Earlier this week, New York City Police Commissioner Bill Bratton spoke on the Morning Joe show about the increasing crime in New York City. In his explanatory analysis, Commissioner Bratton stated that a disintegration of family values is the origin of crime in urban areas such as New York City. In a move to invoke racial dynamics and justify his contention, he cited the widely-read Moynihan Report, a report approximately 50 years old. To place the report in an appropriately historical context, the report referred to Blacks and/or African-Americans, as “negroes.” Although the report has been cited many times within the sociological discipline in discussions referencing the American Black family, the report failed to address many of the structural factors that impacted the lived experiences of Black families residing in urban areas at that time. More importantly, time has passed. This is not to say that the American Black family does not presently face challenges, but it has experienced changes nonetheless.

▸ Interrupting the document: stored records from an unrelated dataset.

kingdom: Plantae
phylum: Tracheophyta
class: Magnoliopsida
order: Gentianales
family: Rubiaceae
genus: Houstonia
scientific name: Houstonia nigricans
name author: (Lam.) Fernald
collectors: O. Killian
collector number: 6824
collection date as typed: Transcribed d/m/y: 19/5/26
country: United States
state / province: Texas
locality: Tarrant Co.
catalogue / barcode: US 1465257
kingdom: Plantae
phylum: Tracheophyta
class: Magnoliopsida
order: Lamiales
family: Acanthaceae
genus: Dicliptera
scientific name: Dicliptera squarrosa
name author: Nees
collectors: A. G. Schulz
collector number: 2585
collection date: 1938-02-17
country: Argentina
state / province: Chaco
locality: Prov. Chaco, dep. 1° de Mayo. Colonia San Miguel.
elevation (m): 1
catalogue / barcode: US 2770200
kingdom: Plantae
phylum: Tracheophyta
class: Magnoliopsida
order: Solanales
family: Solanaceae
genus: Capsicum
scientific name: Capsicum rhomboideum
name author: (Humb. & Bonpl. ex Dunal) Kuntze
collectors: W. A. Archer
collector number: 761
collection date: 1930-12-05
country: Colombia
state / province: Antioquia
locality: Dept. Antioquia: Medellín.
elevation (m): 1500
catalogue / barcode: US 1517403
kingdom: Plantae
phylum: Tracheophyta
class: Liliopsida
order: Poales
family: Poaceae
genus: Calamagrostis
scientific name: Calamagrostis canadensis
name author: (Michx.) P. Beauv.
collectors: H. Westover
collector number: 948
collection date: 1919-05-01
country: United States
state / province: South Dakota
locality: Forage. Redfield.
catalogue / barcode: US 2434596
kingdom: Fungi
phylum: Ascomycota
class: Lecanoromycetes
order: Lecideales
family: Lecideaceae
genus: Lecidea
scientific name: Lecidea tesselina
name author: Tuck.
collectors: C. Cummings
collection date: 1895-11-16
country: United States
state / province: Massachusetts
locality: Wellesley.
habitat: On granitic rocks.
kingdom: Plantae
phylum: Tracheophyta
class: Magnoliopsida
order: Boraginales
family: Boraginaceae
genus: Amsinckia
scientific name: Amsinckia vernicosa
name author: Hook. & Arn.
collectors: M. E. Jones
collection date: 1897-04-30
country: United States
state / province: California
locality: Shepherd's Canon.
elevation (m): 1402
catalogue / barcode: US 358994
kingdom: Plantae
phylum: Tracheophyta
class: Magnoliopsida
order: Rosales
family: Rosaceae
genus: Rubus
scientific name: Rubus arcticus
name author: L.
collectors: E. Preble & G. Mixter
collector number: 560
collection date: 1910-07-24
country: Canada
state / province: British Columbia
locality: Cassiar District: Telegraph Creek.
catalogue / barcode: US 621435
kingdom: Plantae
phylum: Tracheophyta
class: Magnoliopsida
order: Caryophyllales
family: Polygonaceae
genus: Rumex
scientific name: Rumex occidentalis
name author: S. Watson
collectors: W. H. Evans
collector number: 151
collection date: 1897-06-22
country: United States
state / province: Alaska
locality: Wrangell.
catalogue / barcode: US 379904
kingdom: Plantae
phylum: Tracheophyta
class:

Statistics released by the National Center of Education Statistics in 2014, revealed that education attainment among Blacks/African-Americans has substantially increased over the last few decades. Specifically, in 2014, the percentage of Blacks/African-Americans that completed high school was 92 percent. Additionally, the percentage of Blacks/African-Americans with an undergraduate was 20 percent. In fact, Black/African-American women are more likely to be enrolled in graduate degree programs than their white counterparts. It is imperative to highlight such figures in order to note that, while the collective socioeconomic condition of Blacks/African-Americans is not on parity with whites due in large part to continued systemic racism, changes in the socioeconomic profile of Blacks/African-Americans have indeed occurred.
Still, Commissioner Bratton’s citation of the Moynihan Report invokes an age-old explanation of urban crime that places the blame squarely on the shoulders of the Black/African-American family. Not only does that “explanation” fail to make a nuanced examination of the socio-historical forces that have impacted the Black/African-American family, it fails to look at Black/African-Americans in a comprehensive and informed manner.
Explicitly, aside from educational attainment, Gallup Polls have found that Blacks/African-Americans are the most religious group than any other racial or ethnic group in the United States. Thus, it begs the question how can it be asserted that a population that is more religious than any other be bankrupt in the area of morals and family values?
Likewise, the Center for Disease Control and Prevention (CDC) released findings from a study of paternal involvement. The
study found that Black/African-American fathers are more likely to eat dinner with their children than fathers of other races or ethnicities. It also found that Black/African-American fathers are also more likely than white fathers to help their children with homework. Despite such evidence, the absent Black father myth continues. Such myths paint and homogenize the Black/African-American family as undeserving of empathy and respect. The harm to the Black/African-American community has become indelible. For instance, a report by the Annie E. Casey Foundation revealed that Black/African-American and white families experience challenges and domestic issues at the same rates. However, social service workers are more apt to disrupt Black/African-American families by placing Black/African children in foster care while white families receive the necessary assistance and counseling.
Taking all of the above under advisement, it is time that public officials and government leaders such as Commissioner Bratton gain a better, and updated, understanding of the communities that they serve. Otherwise, hurt, pain, and damage to the most innocent will persist.